The work program will be implemented in 36 months and is divided into the WorkPackages (WP) detailed below.

WP1 - Preliminary analysis and definition of requirements and specifications [M1-M5]

The specific objective of this WP is to (a) carry out an accurate analysis of the control and sensorisation solutions for hand prostheses present in the literature, both in the research and commercial fields; (b) carry out an analysis of the end users' needs in addition to a critical analysis of the previous experiences of UCBM and recent works in the literature on human neural implants for prosthesis control; (c) define the requirements and specifications that the final prosthetic system must have in order to meet clinical and market needs.

WP2 - Prosthetic hand control subsystem [M1-M24]

WP2 has the objective of developing a control system for the prosthetic hand which, receiving information on the type of task to be performed from the EMG classifier, defines the motor commands to be sent to the prosthesis actuators to perform the desired gripping task with the right level of strength. To this end, preliminary studies will be carried out on humans to define movement patterns and force levels to be replicated on the prosthesis. We will therefore move on to the development of a controller distributed on two levels (high level and low level) dedicated, respectively, to the planning of the gripping task with patterns similar to the natural ones and to the control of the position of the fingers and of the force to be applied in the interaction with the object. In the low-level control system it is therefore envisaged to introduce a force/position control loop that finely regulates the closing force, based on the information coming from the tactile sensor subsystem.

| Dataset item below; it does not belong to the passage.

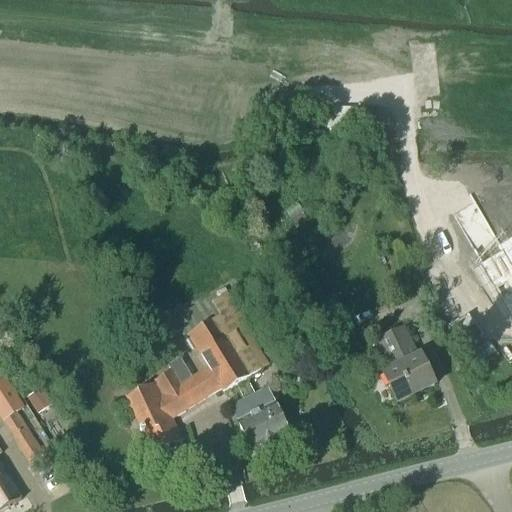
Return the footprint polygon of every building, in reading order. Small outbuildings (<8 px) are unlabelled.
[(511,268),(501,250),(479,262),(509,316),(511,316),(511,268)] [(155,385),(126,399),(153,456),(182,446),(171,422),(194,408),(204,402),(219,392),(222,396),(258,374),(269,368),(254,343),(247,331),(223,290),(172,322),(191,353),(195,351),(207,370),(191,380),(181,363),(170,369),(173,373),(154,383),(155,385)] [(332,299),(310,309),(337,362),(359,352),(332,299)] [(403,329),(376,342),(391,372),(382,376),(397,405),(434,387),(420,357),(418,358),(403,329)] [(511,358),(501,364),(511,385),(511,358)] [(2,382),(0,383),(0,418),(3,424),(17,415),(22,411),(2,382)] [(266,391),(229,410),(253,455),(289,437),(266,391)] [(44,395),(32,403),(41,416),(53,408),(44,395)] [(17,415),(3,424),(29,464),(43,456),(17,415)] [(0,511),(1,511),(20,501),(18,497),(0,467),(0,455),(0,456),(0,455),(0,511)]
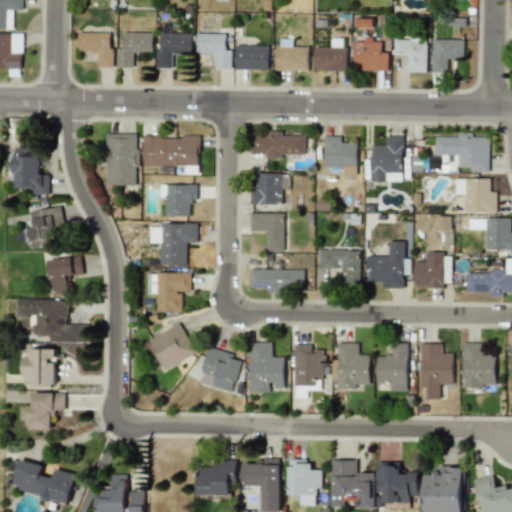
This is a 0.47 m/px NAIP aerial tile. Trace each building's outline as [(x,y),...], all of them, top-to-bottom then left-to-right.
[(0,0),(0,28),(13,28),(13,9),(22,10),(22,0),(0,0)] [(112,32),(79,32),(78,51),(97,51),(97,66),(112,67),(112,32)] [(116,48),(116,67),(133,67),(133,51),(152,51),(153,32),(123,32),(123,48),(116,48)] [(192,33),(158,33),(157,68),(172,68),(173,52),(192,52),(192,33)] [(225,33),(196,33),(196,52),(215,52),(214,68),(232,69),(232,49),(225,49),(225,33)] [(394,54),(408,55),(407,71),(426,71),(426,34),(409,34),(409,39),(394,39),(394,54)] [(387,70),(388,52),(381,51),(381,41),(373,41),(373,36),(364,36),(364,41),(353,40),(352,69),(387,70)] [(276,70),(308,70),(309,46),(293,46),(293,39),(277,38),(276,70)] [(314,47),(314,70),(347,70),(347,46),(342,46),(342,38),(331,38),(331,46),(314,47)] [(464,39),(431,39),(431,71),(447,71),(447,58),(463,58),(464,39)] [(269,45),(236,45),(236,69),(268,69),(269,45)] [(304,135),(282,135),(282,131),(251,131),(251,154),(264,154),(264,155),(304,155),(304,135)] [(489,137),(472,136),(472,132),(458,132),(457,136),(434,136),(434,154),(458,154),(458,166),(469,166),(469,171),(488,171),(489,137)] [(106,185),(137,185),(137,133),(107,133),(106,185)] [(199,136),(143,135),(143,165),(186,165),(186,174),(198,174),(199,136)] [(356,142),(341,142),(341,136),(324,135),(324,166),(343,167),(343,174),(356,175),(356,142)] [(402,136),(386,136),(386,145),(371,145),(372,181),(403,180),(402,136)] [(49,193),(49,174),(41,174),(40,152),(30,152),(30,147),(15,147),(15,154),(11,155),(11,188),(32,188),(32,194),(49,193)] [(282,203),(281,189),(289,188),(288,172),(256,173),(256,189),(250,189),(250,204),(282,203)] [(465,212),(496,213),(496,191),(490,191),(490,178),(455,177),(455,194),(465,194),(465,212)] [(197,184),(160,184),(161,196),(165,196),(165,215),(190,215),(189,201),(197,201),(197,184)] [(30,210),(32,227),(29,227),(32,247),(49,245),(48,237),(56,236),(55,226),(63,225),(61,206),(30,210)] [(284,213),(250,212),(250,230),(266,231),(265,250),(283,251),(284,213)] [(511,248),(511,232),(510,232),(510,218),(485,217),(485,248),(511,248)] [(197,222),(161,223),(162,226),(149,226),(150,242),(159,242),(160,265),(187,264),(186,241),(198,241),(197,222)] [(404,241),(388,240),(388,256),(368,255),(368,281),(382,281),(382,287),(404,288),(404,274),(410,274),(410,258),(404,258),(404,241)] [(319,267),(340,267),(340,281),(359,282),(360,250),(319,249),(319,267)] [(414,261),(414,286),(444,286),(444,273),(450,273),(450,260),(444,261),(444,251),(425,251),(425,261),(414,261)] [(67,274),(82,273),(81,256),(49,258),(52,293),(68,292),(67,274)] [(466,291),(489,291),(489,295),(504,295),(504,292),(511,292),(511,257),(504,257),(504,261),(491,261),(491,273),(466,272),(466,291)] [(249,269),(250,289),(280,289),(280,288),(304,287),(303,268),(249,269)] [(190,271),(156,272),(157,311),(181,311),(181,291),(191,291),(190,271)] [(196,352),(178,322),(146,340),(163,370),(196,352)] [(250,392),(271,391),(271,388),(284,388),(284,356),(271,356),(271,342),(249,342),(250,392)] [(369,384),(370,354),(359,354),(359,342),(338,342),(338,387),(356,388),(356,384),(369,384)] [(390,384),(390,390),(407,390),(408,342),(392,342),(392,355),(376,355),(376,384),(390,384)] [(453,383),(453,353),(442,353),(442,342),(421,343),(421,387),(426,387),(426,399),(440,398),(440,384),(453,383)] [(496,355),(484,355),(484,342),(464,342),(463,386),(495,386),(496,355)] [(323,390),(323,349),(312,349),(312,344),(294,344),(294,397),(307,397),(307,390),(323,390)] [(233,354),(209,346),(198,382),(231,392),(240,360),(232,358),(233,354)] [(55,385),(56,349),(29,348),(29,357),(25,356),(24,384),(55,385)] [(65,409),(65,392),(32,392),(32,405),(22,405),(22,420),(29,420),(29,428),(53,428),(53,409),(65,409)] [(76,473),(55,468),(52,477),(41,474),(44,465),(19,459),(12,488),(68,502),(76,473)] [(197,495),(230,495),(230,482),(236,481),(235,459),(213,460),(213,466),(197,466),(197,495)] [(262,511),(281,511),(280,459),(243,460),(243,486),(261,485),(262,511)] [(300,504),(316,505),(316,488),(321,488),(322,469),(311,469),(312,460),(289,459),(288,494),(300,495),(300,504)] [(331,507),(344,507),(344,495),(361,495),(361,508),(373,508),(373,472),(356,472),(357,460),(331,459),(331,507)] [(418,472),(400,472),(400,463),(378,463),(377,491),(384,491),(384,502),(411,502),(411,495),(418,495),(418,472)] [(462,511),(462,465),(436,466),(436,474),(424,475),(424,511),(462,511)] [(144,511),(144,491),(126,491),(126,473),(110,473),(111,486),(102,486),(102,497),(96,497),(96,511),(144,511)] [(511,511),(511,488),(509,489),(507,485),(496,487),(492,474),(474,479),(483,511),(511,511)]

WP3 - Tactile sensor subsystem [M6-M28]

The objective is the design (after a careful analysis and evaluation of the connected risks) and the realization of the sensory system. In particular, commercial and custom components will be integrated using standard technologies of microfabrication and rapid prototyping.

WP4 - SNP interfacing subsystem [M6-M28]

In this WP the interfacing system between the biomechatronic hand prosthesis and the patient's SNP will be developed. The efferent signal on the subject's motion intention will be extracted by EMG, while the afferent signal will be transmitted through intraneural interfaces.

WP5 - System Integration [M29-M31]

Work Package 5 aims to obtain a prototype of the prosthesis by integrating the hardware and software components developed in the previous WPs on an already existing prosthesis identified in WP1. The choice of the prosthesis will fall on a polyarticulated hand with open control architecture: an essential requirement to be able to proceed with the modification of the prosthesis control software, integrating the tactile sensory feedback and enabling the direct command of the actuators.

To achieve this objective we will proceed with the integration of the hardware components developed in the previous WPs (WP2, WP3 and WP4) and with the integration, in a single development environment, of the software components.

WP6 - Experimental validation and clinical evaluation [M13-M34]

The objective of this WP is: (a) To define and perform the clinical procedures for the implantation of intraneural electrodes in the peripheral nerves of a suitably recruited amputee; (b) Experimentally validate (in synergy with other active projects) the prosthetic system developed in WP5, following the definition and approval of the experimental protocol by the competent bodies.

WP7 - Translational research for exploitation of results and follow-up plans [M1-M36]

WP7 has the following objectives:

  • evaluate the application impact of all the intermediate and final results of the project, so as to facilitate the transfer of these results to clinical application. To this end, each result will be evaluated in terms of cost/benefit ratio, bioethical aspects, clinical/psychological aspects related to the acceptability of the technological solutions by users, analysis of the risks and reliability of the proposed technologies, etc.;
  • develop project roadmaps for the development andingengineering of innovative solutions and devices directly deriving from the project. To this end, the needs of patients will be assessed in relation to the solutions directly deriving from the results of the project and any changes to be made to them will be identified in order to make them safe and reliable, as well as more usable and acceptable, compared to the state of the art. commercial;
  • elaborate the follow-up plans of the project, in particular through the definition of scientific and technological road maps for the further development of research activities in the field of prosthetics, also through the exploitation of the opportunities offered by the HORIZON2020 programmes, by the National Research and other potential sources of research funding.

WP8 - Dissemination of results [M1-M36]

This WP aims to promote dissemination activities towards (i) the national and international scientific community and the wider public on information regarding the project, including the objectives achieved, the data obtained and the technologies developed; (ii) all the members of the teams involved in the project and the INAIL medical and technical personnel in general, on the progress of the project and updates on the most recent developments in the prosthetic field.

WP9 - Project coordination and management [M1-M36]

The project will require a careful and timely setting, planning and management of the activities in order to achieve the objectives mentioned, in compliance with the times, costs and expected quality. To this end, moreover, a fluid management of information towards all partners and stakeholders of the collaboration must be guaranteed, both inside and outside the two entities.